Identification of cellular drug targets by proteolysis

Energy landscapes of proteins are perturbed by interaction with drug molecules. By monitoring these changes on a proteomic scale using proteolysis, we can identify cellular targets interacting with drug molecules. The cellular targets of effective drugs are often unknown. Moreover, novel chemicals affecting cellular activities are discovered at a tremendous speed by chemical genetics. By knowing the cellular target, we can design better drugs based on the structure and screen other drug candidates in vitro. In addition, these drugs serve as research tools to control cellular functions of the target.

Investigation of energetic properties of membrane proteins

In spite of functional importance of membrane proteins, conformational energetics of membrane protein structures are not well known yet.

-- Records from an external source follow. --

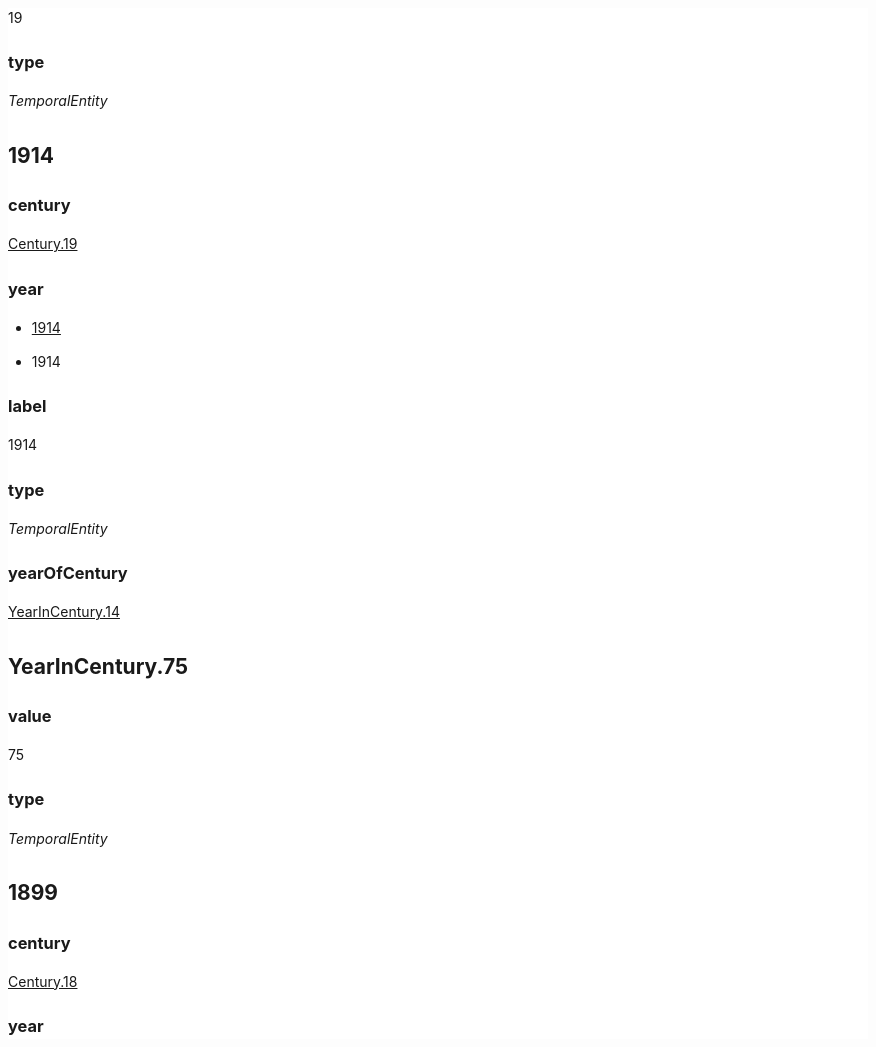 
19

### type


*TemporalEntity*

## 1914

### century


[Century.19](#Century.19)

### year

 - [1914](#1914)

 - 1914

### label


1914

### type


*TemporalEntity*

### yearOfCentury


[YearInCentury.14](#YearInCentury.14)

## YearInCentury.75

### value


75

### type


*TemporalEntity*

## 1899

### century


[Century.18](#Century.18)

### year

Expression and purification of membrane proteins for biophysical studies are still quite challenging. Using proteolysis as a structural tools, we attempt to monitor folding and unfolding of membrane proteins without purifying the proteins. By determining thermodynamic and kinetic stabilities of endogenous membrane proteins in cell lysates, we will investigate the energetic principles governing membrane protein folding. Also, we will determine ligand binding affinities to membrane receptors based on the increase in stability upon ligand binding. Direct investigations of endogeous membrane proteins without purification will allow us to pursue many exciting research opportunities on membrane proteins which have not been possible with conventional methods.

Selected Publications:

Pei-Fen Liu, Daisuke Kihara, and Chiwook Park (2011) Energetics-based Discovery of Protein–Ligand Interactions on a Proteomic Scale, Journal of Molecular Biology 408, 147-162.  

Jonathan P Schlebach, Moon-Soo Kim, Nathan H Joh, James U Bowie, and Chiwook Park (2011) Probing Membrane Protein Unfolding with Pulse Proteolysis. Journal of Molecular Biology 406, 545-551. (Cover Article)  

Youngil Chang and Chiwook Park (2009) Mapping Transient Partial Unfolding by Protein Engineering and Native State Proteolysis. Journal of Molecular Biology 393, 543-556.  

Pei-Fen Liu, Larisa Avramova, and Chiwook Park (2009) Revisiting Absorbance at 230 nm as a Protein Unfolding Probe. Analytical Biochemistry 389, 165-170.  

Kiwon Youn and Chiwook Park (2009) Investigating the Effect of Temperature on Transient Partial Unfolding by Proteolysis. Protein and Peptide Letters 16, 1093-1097.  

Moon-Soo Kim, Jiao Song, and Chiwook Park (2009) Determination of Protein Stability in Cell Lysates using Pulse Proteolysis and Western Blotting. Protein Science 18, 1051-1059.  

Yu-Ran Na and Chiwook Park (2009) Investigating Protein Unfolding Kinetics by Pulse Proteolysis. Protein Science 18, 268-276.